▶ WHAT YOU ARE ASKED TO DO:
Two lines below mark the span: the one containing "left shoulder: (116, 315)" and the one containing "right elbow: (457, 379)". Set down both, plus every line between, exactly as they stand, and nothing else.

★ ★ ★ ★ ★

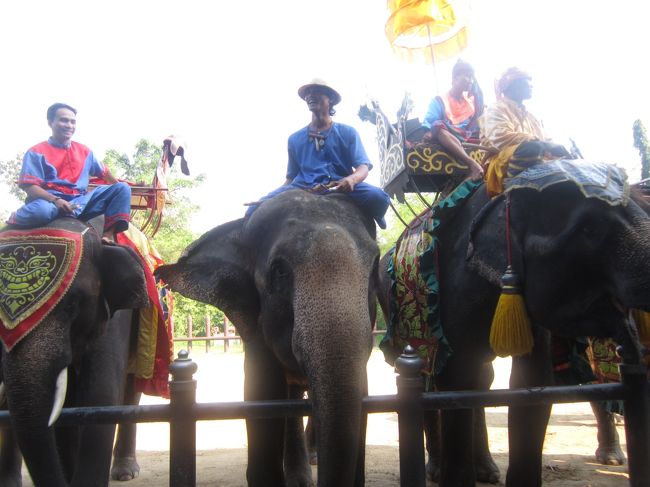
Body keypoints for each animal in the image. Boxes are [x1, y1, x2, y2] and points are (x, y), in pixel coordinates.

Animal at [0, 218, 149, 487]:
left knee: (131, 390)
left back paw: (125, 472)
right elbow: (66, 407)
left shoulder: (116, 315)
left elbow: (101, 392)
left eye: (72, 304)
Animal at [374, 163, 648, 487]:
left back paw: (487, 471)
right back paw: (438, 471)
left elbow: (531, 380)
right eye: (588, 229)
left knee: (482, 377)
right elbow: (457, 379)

★ ★ ★ ★ ★

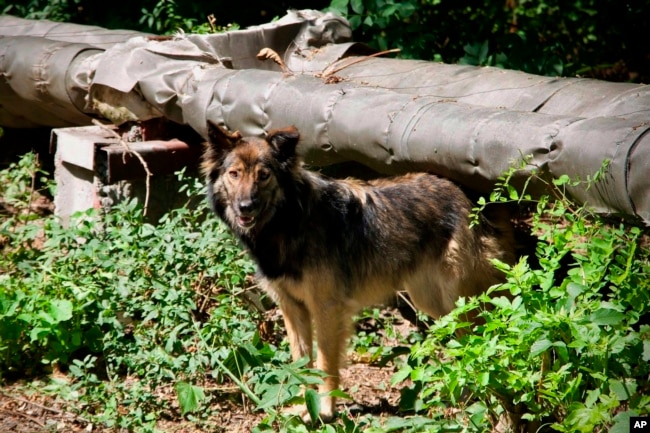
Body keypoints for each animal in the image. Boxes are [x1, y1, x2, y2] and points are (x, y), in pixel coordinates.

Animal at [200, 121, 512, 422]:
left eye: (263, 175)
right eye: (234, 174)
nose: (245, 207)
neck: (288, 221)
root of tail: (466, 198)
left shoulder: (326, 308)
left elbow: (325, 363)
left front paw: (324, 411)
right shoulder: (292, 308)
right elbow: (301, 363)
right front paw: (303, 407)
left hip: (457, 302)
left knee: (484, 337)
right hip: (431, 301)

★ ★ ★ ★ ★

▶ PROBLEM SOLUTION:
left shoulder: (116, 315)
left elbow: (101, 392)
left eye: (72, 304)
Animal at [374, 163, 648, 487]:
left back paw: (487, 471)
right back paw: (438, 471)
left elbow: (531, 380)
right eye: (588, 229)
left knee: (482, 377)
right elbow: (457, 379)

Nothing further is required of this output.